═══ DATA IN THIS EXERCISE
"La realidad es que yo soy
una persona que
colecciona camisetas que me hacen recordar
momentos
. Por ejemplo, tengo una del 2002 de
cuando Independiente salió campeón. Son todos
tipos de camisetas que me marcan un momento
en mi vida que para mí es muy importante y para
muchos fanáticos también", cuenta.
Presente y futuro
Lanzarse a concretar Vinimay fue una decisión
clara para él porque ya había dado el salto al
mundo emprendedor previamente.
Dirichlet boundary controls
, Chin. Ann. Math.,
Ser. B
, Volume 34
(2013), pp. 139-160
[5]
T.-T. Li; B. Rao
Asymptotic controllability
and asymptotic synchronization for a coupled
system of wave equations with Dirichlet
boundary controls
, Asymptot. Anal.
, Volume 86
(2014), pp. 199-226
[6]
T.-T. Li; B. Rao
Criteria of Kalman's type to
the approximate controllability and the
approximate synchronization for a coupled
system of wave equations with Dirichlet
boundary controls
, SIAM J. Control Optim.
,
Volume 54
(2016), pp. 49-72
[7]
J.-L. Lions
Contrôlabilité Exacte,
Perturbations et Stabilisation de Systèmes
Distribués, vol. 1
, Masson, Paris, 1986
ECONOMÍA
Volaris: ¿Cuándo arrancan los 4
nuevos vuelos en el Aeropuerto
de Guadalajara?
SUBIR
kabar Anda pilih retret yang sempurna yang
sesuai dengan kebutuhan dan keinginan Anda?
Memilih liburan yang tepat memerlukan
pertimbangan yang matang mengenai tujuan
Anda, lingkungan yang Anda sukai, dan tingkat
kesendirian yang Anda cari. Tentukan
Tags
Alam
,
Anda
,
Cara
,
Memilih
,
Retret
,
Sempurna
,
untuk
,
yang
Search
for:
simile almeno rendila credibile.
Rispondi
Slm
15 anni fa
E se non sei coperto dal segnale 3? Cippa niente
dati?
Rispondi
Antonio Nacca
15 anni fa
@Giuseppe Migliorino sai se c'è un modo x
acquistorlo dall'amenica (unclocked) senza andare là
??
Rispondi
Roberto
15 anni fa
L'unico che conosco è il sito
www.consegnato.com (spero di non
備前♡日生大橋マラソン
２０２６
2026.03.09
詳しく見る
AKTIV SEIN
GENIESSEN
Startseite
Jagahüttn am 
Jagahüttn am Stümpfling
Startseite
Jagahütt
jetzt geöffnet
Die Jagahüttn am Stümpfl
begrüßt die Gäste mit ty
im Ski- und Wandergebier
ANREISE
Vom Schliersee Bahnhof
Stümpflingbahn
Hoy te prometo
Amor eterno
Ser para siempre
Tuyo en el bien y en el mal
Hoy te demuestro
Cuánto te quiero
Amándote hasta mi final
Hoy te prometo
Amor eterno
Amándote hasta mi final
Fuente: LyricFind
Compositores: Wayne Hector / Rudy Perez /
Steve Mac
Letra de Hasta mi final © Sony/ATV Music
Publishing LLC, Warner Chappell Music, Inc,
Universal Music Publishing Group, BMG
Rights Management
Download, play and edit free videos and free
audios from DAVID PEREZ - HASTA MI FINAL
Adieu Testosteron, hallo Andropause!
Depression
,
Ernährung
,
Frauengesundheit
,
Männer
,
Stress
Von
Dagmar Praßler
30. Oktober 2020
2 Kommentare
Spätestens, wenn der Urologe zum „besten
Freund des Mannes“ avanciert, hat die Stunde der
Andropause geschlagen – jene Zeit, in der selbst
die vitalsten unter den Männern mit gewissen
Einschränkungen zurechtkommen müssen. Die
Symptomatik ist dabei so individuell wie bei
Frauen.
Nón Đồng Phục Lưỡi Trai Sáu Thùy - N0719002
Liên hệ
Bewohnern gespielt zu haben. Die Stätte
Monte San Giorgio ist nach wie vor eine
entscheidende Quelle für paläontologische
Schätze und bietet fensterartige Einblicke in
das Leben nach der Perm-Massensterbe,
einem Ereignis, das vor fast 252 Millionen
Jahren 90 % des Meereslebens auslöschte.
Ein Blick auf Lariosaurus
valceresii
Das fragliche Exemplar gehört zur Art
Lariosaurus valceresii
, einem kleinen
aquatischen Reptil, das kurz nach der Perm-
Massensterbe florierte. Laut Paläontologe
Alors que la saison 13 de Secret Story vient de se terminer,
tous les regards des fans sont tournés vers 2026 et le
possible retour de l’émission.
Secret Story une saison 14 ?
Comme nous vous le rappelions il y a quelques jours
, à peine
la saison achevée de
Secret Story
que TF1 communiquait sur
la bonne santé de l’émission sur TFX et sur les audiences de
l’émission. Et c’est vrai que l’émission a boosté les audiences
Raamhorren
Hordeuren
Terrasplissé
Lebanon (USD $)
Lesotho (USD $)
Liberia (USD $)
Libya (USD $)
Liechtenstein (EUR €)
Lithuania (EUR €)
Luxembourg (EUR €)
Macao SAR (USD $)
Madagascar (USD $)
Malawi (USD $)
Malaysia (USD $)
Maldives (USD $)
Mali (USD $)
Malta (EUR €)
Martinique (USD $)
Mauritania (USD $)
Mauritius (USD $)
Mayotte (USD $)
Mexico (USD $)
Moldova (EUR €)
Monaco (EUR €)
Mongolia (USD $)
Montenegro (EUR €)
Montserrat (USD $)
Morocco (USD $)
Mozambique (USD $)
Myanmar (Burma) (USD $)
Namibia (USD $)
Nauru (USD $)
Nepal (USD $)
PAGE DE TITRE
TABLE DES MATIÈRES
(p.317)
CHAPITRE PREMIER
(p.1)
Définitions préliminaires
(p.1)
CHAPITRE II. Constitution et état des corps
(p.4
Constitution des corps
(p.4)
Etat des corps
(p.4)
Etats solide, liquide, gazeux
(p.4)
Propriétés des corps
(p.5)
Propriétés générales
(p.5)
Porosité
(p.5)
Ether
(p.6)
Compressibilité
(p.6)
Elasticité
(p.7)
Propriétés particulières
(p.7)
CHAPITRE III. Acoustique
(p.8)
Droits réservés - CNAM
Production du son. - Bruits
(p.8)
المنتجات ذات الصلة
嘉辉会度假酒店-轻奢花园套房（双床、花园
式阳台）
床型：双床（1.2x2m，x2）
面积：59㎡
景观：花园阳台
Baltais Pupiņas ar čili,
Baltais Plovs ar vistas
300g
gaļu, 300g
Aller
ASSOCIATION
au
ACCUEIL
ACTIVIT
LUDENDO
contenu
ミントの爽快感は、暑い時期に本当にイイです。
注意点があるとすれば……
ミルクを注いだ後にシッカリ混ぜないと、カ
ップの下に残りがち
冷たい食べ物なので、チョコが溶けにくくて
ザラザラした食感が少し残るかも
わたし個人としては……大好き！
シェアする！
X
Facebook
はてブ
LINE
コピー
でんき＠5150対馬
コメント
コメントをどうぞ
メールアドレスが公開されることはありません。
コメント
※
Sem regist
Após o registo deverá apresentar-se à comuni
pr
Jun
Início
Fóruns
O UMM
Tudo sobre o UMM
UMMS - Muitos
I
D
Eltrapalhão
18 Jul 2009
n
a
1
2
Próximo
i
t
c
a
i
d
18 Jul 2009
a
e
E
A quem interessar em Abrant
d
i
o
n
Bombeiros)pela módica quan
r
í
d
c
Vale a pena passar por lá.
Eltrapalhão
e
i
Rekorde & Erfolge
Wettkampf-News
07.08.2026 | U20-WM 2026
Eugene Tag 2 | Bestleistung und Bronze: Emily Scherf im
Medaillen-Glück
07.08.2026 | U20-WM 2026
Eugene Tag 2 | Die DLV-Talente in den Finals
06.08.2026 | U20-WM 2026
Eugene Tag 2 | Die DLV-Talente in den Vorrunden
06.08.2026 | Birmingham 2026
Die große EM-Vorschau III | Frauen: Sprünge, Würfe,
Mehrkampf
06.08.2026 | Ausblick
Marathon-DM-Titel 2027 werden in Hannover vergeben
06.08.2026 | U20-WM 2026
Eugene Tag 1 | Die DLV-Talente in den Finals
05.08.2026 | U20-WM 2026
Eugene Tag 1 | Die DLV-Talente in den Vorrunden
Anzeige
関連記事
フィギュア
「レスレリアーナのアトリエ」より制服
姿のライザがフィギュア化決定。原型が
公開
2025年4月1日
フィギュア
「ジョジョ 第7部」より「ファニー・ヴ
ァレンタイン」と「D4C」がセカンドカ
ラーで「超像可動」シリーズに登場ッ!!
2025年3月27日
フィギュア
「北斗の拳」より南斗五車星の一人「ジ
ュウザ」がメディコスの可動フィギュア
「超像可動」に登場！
══════
TRY IT >> Reproduce the lines from the start of the records up to and including the line with "clara para él", swapping "camisetas" for "playeras" and leaving everything else unchanged.

FINISHED EXERCISE >>
"La realidad es que yo soy
una persona que
colecciona playeras que me hacen recordar
momentos
. Por ejemplo, tengo una del 2002 de
cuando Independiente salió campeón. Son todos
tipos de playeras que me marcan un momento
en mi vida que para mí es muy importante y para
muchos fanáticos también", cuenta.
Presente y futuro
Lanzarse a concretar Vinimay fue una decisión
clara para él porque ya había dado el salto al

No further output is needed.